Wednesday 6 April 2011

Editing Stop Motion

I had all my shooting complete. I then started to put them together. I started by putting all the photos in final cut pro. I did one layer with the person stop motion and put them in order, i then changed the duration to around 0.2 seconds on each photo. I added a new layer and did the same with the backgrounds. I played around with the duration, I also repeated some of the shots in places to balance out timings with the backgrounds.

I then added sound, I chose Tall Ships tracks for 2 of the stop motions, their very fast and upbeat and match the stop motions really well. I used Penguin Cafe Orchestra for one also.

I then had to play around with the sizes and sort out the endings of the films, they ended really abruptly in sound and visuals. I exported the movs and imported them into After Effects to place into the correct size. I had some problems with Jays stop motion, the flowers were so built up they had gone of the side of the camera so I added 2 white blocks either side. At first I made a fuzzy edge in Photoshop but I don't think it suited the feel and preferred just a plain white, I added a white block behind the other 2 too.



I played around with the colour in After Effects too, they now look a lot brighter and 'fun'



I then faded the films (and audio) out to white and will place Marie's butterfly Meadowlands ending on the ends...

Shooting Stop Motion...... Part two.

So, I had finished all of the first part of shooting. Then came the hard part! The stop motion on walls!

I made lots of little props that I would be moving around on a wall. I made them out of felt, paper, card, tin foil, you name it! I made things like clouds, lightening, sunshine, MEADOWLANDS words, flowers and even rain.

I moved my whole living room around so I had enough space to shoot. I then slowly started acting out a scene on the wall with my props. Using blue tack, moving a cloud along a little, taking a pictures, and repeated until I had finished the whole story! The rain took the longest and was really tedious, moving each rain drop one at a time is not fun!









I did 2 different stop motions, one for the stop motion with 3 people in and one for the stop motions with one person in.

Monday 4 April 2011

Shooting stop motion.... Part one.

I have decided to shoot my stop motions in two parts, part one will be shooting the actual people and then I will shoot the stop motion backgrounds separately. This will make shooting the people a lot easier! It won't take such a long time which means the shoot will run smoother. To do this I will need to shoot the people with plain backgrounds which will be deleted, to make this work I need to make a make-shift green-screen.

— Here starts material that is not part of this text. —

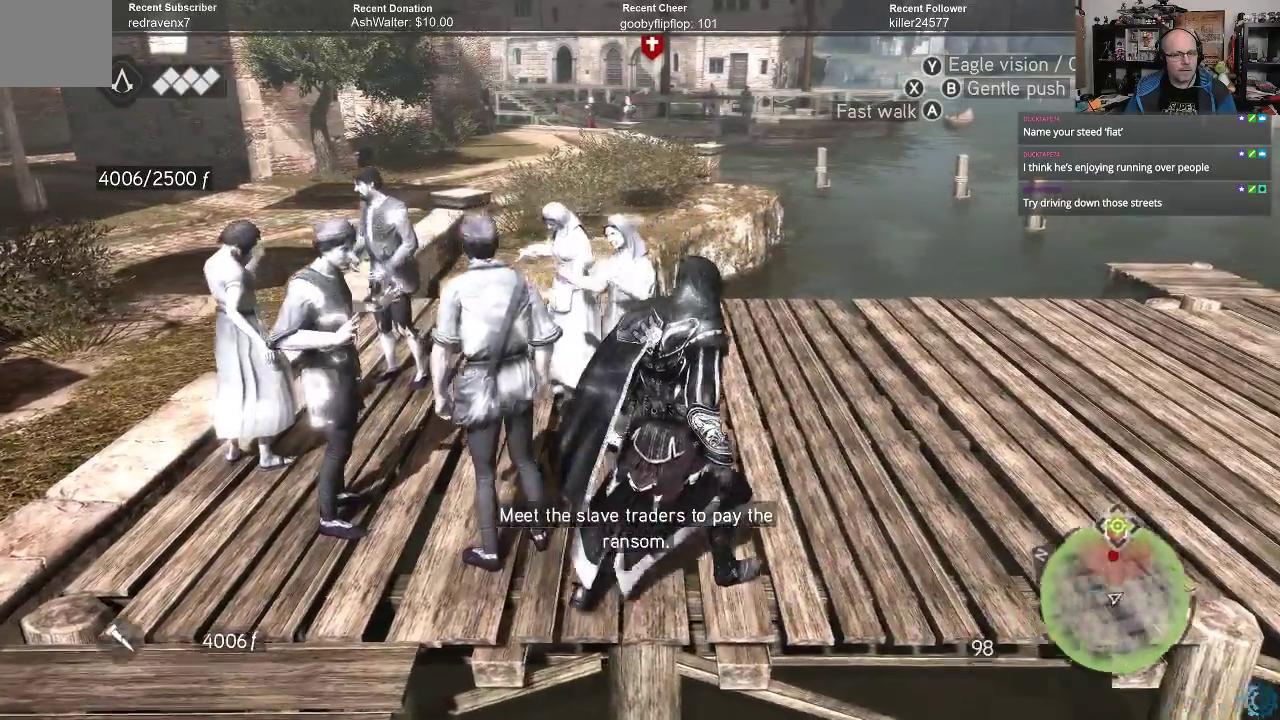
{"buttons": [], "left_stick": "right", "right_stick": "left", "events": [[433, "right_stick", "left"]]}
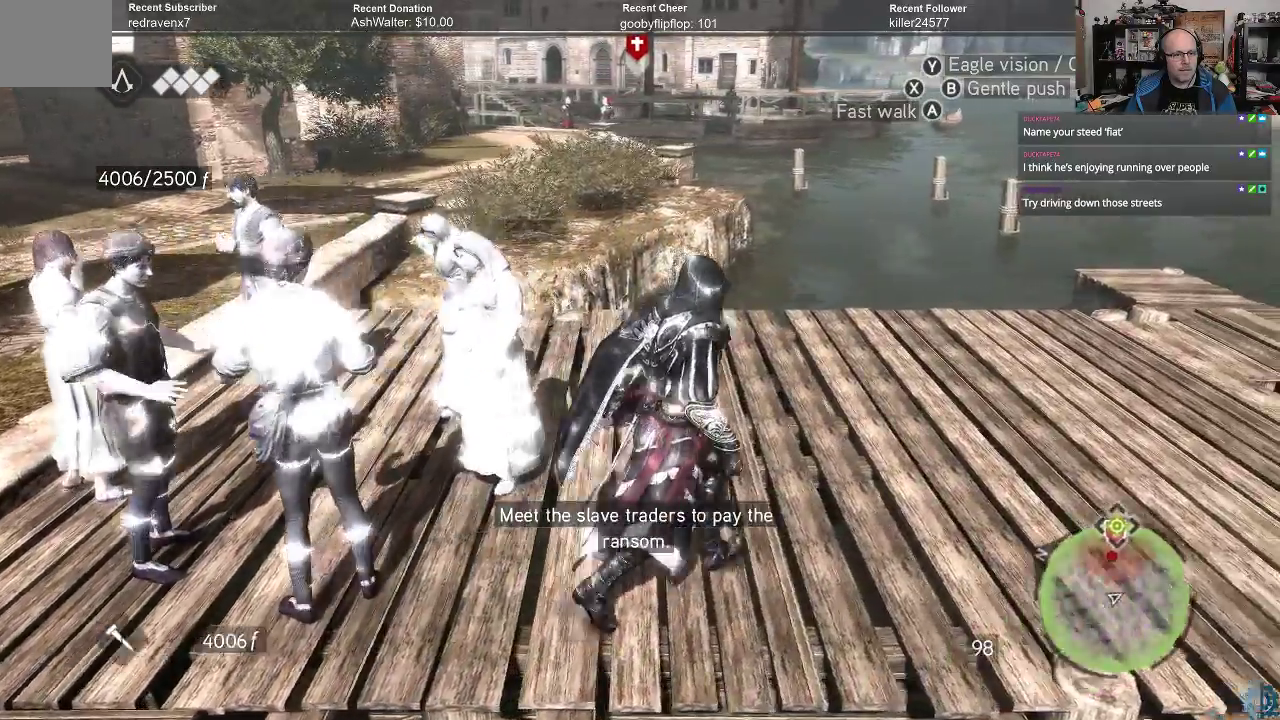
{"buttons": [], "left_stick": "right", "right_stick": "up-left", "events": [[133, "right_stick", "up-left"]]}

I bought some very bright orange fabric which can be hung behind the people, I was originally going to shoot on plain white backgrounds but decided I would get white highlights on faces etc which would cause a problem...

The first shoot I did was with 3 guys sitting on a sofa...

I lit the backdrop with lamps...

I then got the guys to keep swapping hats whilst I was taking photographs...
I then introduced sunglasses and kept swapping them...
and then gradually flowers until they built up all over them...
The whole idea of the film is to start gloomy and rainy with glum faces, then as the birds and flowers start to appear its all about how fun Meadowlands is!

The shoot took quite a long time, it actually took longer setting it all up than actually taking the photos, I made sure everything was ready to for when I started so the boys didn't move around a lot.

I had the same appraoch with my other 2 shoots.... I did one with Lolly and another with Jay.

I wanted to have a variety of people shown in the films. I am so glad I have finished the filming of the people for stop motions! I am sick of carrying round a shopping trolley full of fake flowers, birds, hats and sunglasses!

I then had to start on deleting all the orange backgrounds in the photographs. I did this using colour range in photoshop and using actions....

I did each set separately until I had transparent backgrounds.

I started with the normal photo...
Started to record an action. I then opened colour range and selected a part of the orange...
I had to turn the 'fuzziness' right down so it wouldn't pick up anything I didn't want it to, like oranges in the flowers or birds.Then hit delete! I did this a few times and then stopped recording.


I then ran a batch on the folder full of the images with orange backgrounds so I didn't have to repeat the process hundreds of times!
I had to run several actions as it still didn't pick up of all of the orange...

I then had to go through the pictures individually and erase smaller blemishes, for example in the photo below, the tape that was holding the fabric up was in shot!

This was probably the most time consuming bit of work I have ever done! Especially for 3 separate films! It took such a long time, even though colour range tool is good, I had to run so many actions to make it work with so many bright coloured flowers in shot too. EVENTUALLY i ended up with all shots of all sets with transparent backgrounds!

After a VERY long time on Photoshop and hundreds of folders of thousands of pictures, they are done!